Фрагмент документа –
Находится ли красота в глазах смотрящего? Находится ли она в объекте? Где она? Красота вызвана мыслью. Я не останавливаюсь, чтобы написать стихотворение о горе перед моими глазами. Что происходит: я гуляю и вдруг вижу что‑то другое, потому что изменился свет. Я не имею к этому никакого отношения. Не то чтобы я вижу что‑то новое или присутствует полное внимание; сам свет внезапно изменился. Нет опознавания этого как красоты. Есть ясность, которой, возможно, не было до того, как изменился свет. Тогда это сознание внезапно расширяется до размера объекта, находящегося перед телом, и легкие делают глубокий вдох. Это и есть пранаяма, а не то, что ты делаешь, сидя в углу и вдыхая через одну ноздрю, а выдыхая через другую; эта пранаяма происходит постоянно. Итак, есть осознание внезапного изменения дыхания, а затем оно переходит на что‑то другое, мычание коровы или вой шакала. Оно всегда движется; оно не останавливается на чем‑то, что мысль определила как красивое. Нет никого, кто управлял бы.

 

Слушаешь ли ты кого‑то? Нет; ты слушаешь только себя. Когда ты оставляешь слух в покое, все, что остается, это вибрация звука – слова повторяются внутри тебя, как в эхокамере. Это чувство так же функционирует и у тебя, только ты думаешь, что слова, которые ты слышишь, приходят извне. Пойми: ты никогда не можешь услышать ни единого слова от кого‑то другого, насколько бы близкими ты ни считал ваши с этим человеком отношения; ты слышишь только свой перевод, всегда. Все слова, что ты слышишь, – это твои слова. Все, чем могли бы являться для тебя слова другого человека, – это шум, вибрация, уловленная барабанной перепонкой и переданная нервам, идущим к мозгу. Ты постоянно переводишь эти вибрации, пытаясь понять, потому что ты хочешь извлечь что‑то из того, что ты слышишь. Это нормально для отношений с кем‑то на уровне: «Вот деньги, дайте мне килограмм моркови» – но это предел ваших отношений, вашего общения с кем бы то ни было.

Когда нет перевода, все языки звучат одинаково, независимо от того, «говорит» ли твоя определенная структура знаний на определенном языке. Единственное различие состоит в расстановке слогов и мелодии. Языки обладают разной мелодикой.

Это приобретенный вкус говорит тебе, что Девятая симфония Бетховена прекраснее визжащего кошачьего хора; и то и другое производит равно действенные ощущения. Конечно, некоторые звуки могут быть вредными для тела, и шумовые уровни, превышающие определенное количество децибелов, плохо сказываются на нервной системе и могут вызвать глухоту – я не об этом говорю. Но понимание музыки, поэзии и языка детерминировано культурой и является продуктом мысли.

Обязательные задания –
- a) Чем, согласно фрагменту документа, различаются языки, когда нет перевода?
- b) Продублируйте из фрагмента документа отрывок, начиная со слов «Когда нет перевода, все» и далее до слов «является продуктом мысли.» включительно.

Строки –
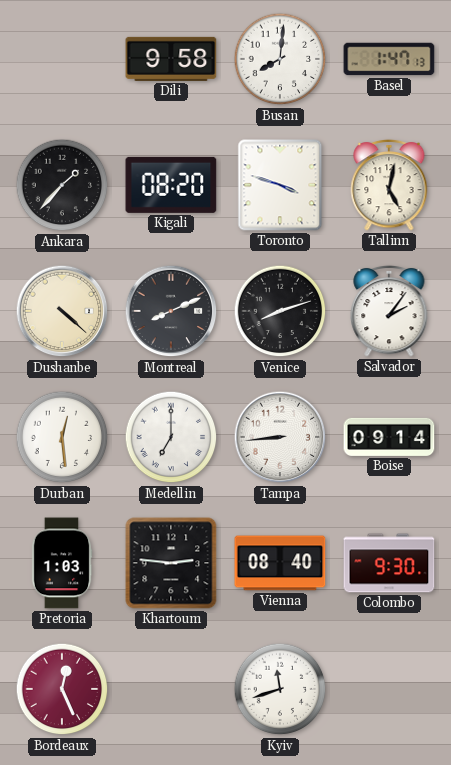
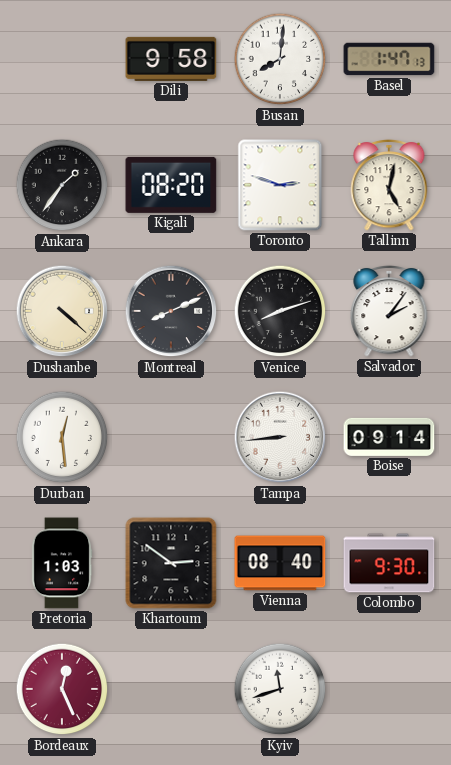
Ankara: 1:37 -> 1:36
Toronto: 3:48 -> 2:48
Medellin: 7:00 -> none
Khartoum: 2:46 -> 2:51
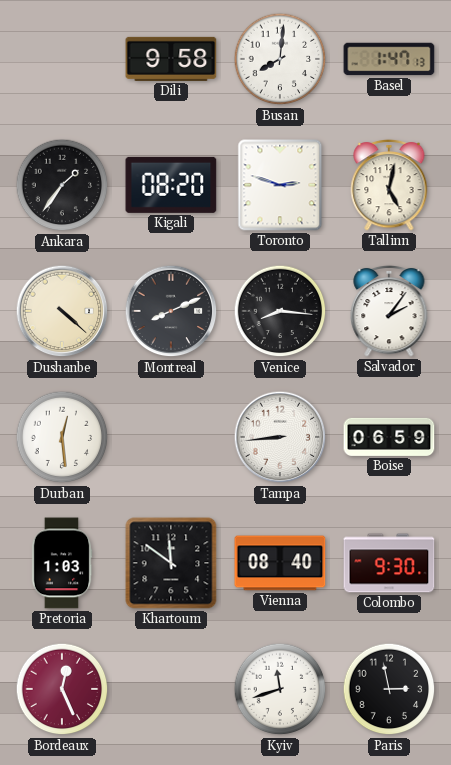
Venice: 8:12 -> 8:16
Boise: 09:14 -> 06:59
Khartoum: 2:51 -> 11:51
Paris: none -> 2:58
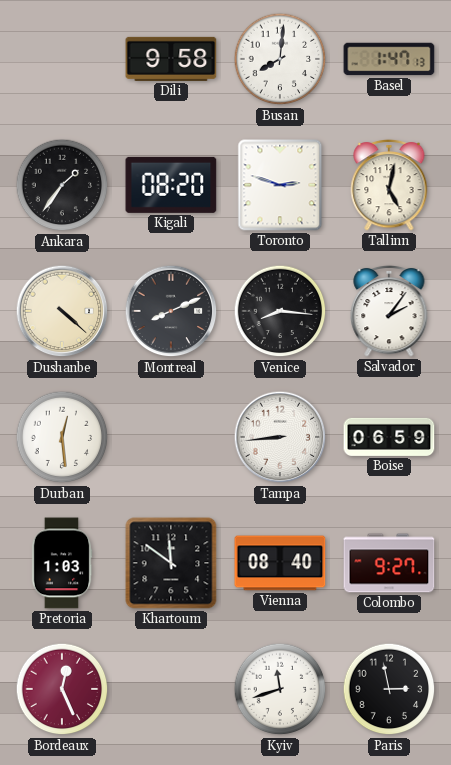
Colombo: 9:30 -> 9:27
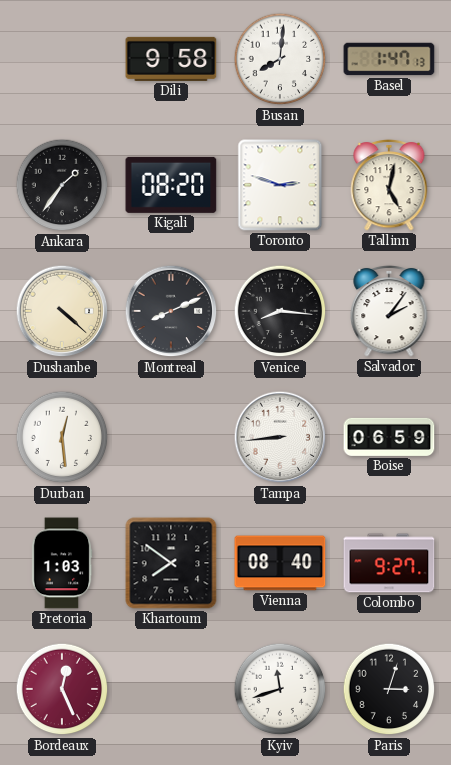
Khartoum: 11:51 -> 7:51
Paris: 2:58 -> 3:03
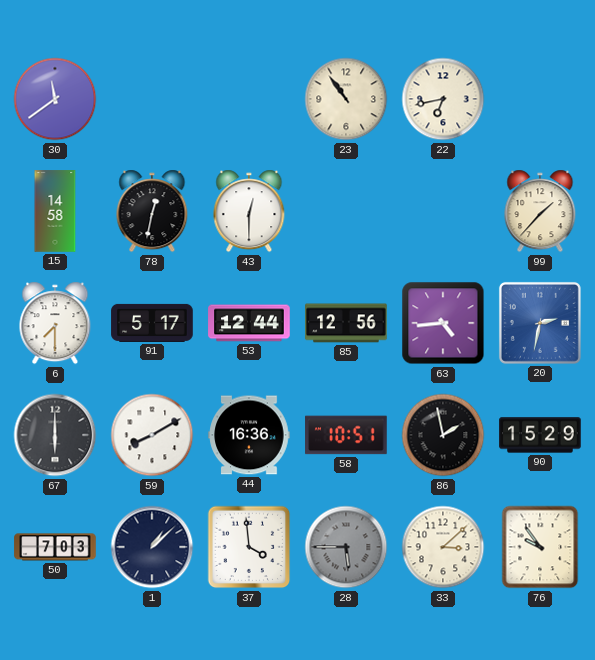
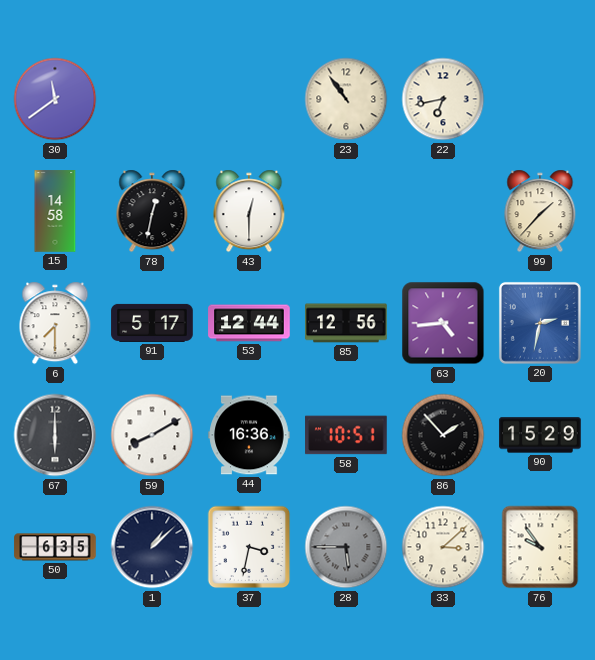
86: 1:58 -> 1:53
50: 7:03 -> 6:35
37: 3:59 -> 3:32
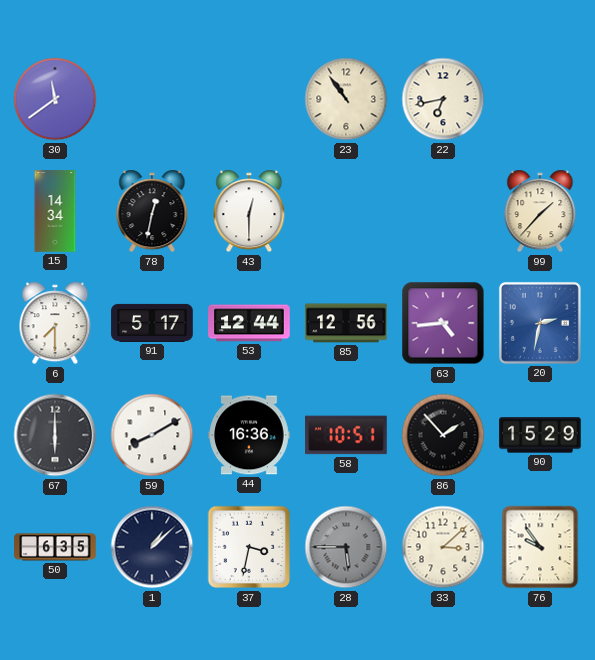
15: 14:58 -> 14:34
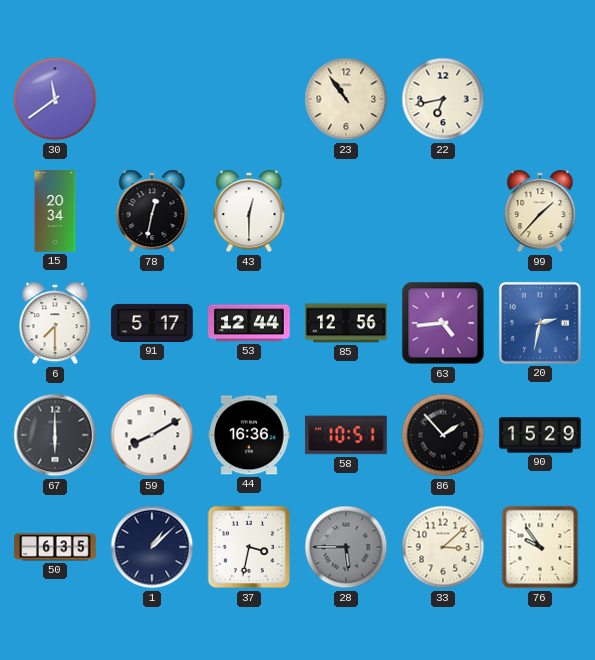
15: 14:34 -> 20:34
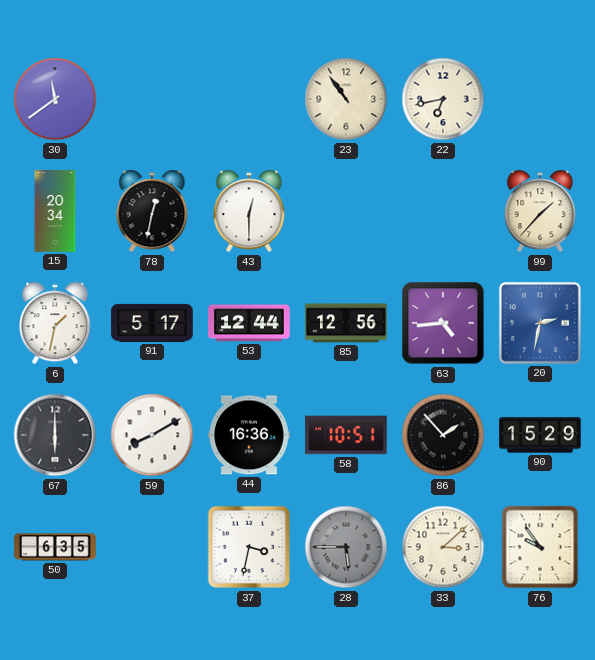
6: 7:30 -> 1:32
1: 1:08 -> none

Ответы на задания –
- a) Расстановкой слогов и мелодией.

- b)
Когда нет перевода, все языки звучат одинаково, независимо от того, «говорит» ли твоя определенная структура знаний на определенном языке. Единственное различие состоит в расстановке слогов и мелодии. Языки обладают разной мелодикой.

Это приобретенный вкус говорит тебе, что Девятая симфония Бетховена прекраснее визжащего кошачьего хора; и то и другое производит равно действенные ощущения. Конечно, некоторые звуки могут быть вредными для тела, и шумовые уровни, превышающие определенное количество децибелов, плохо сказываются на нервной системе и могут вызвать глухоту – я не об этом говорю. Но понимание музыки, поэзии и языка детерминировано культурой и является продуктом мысли.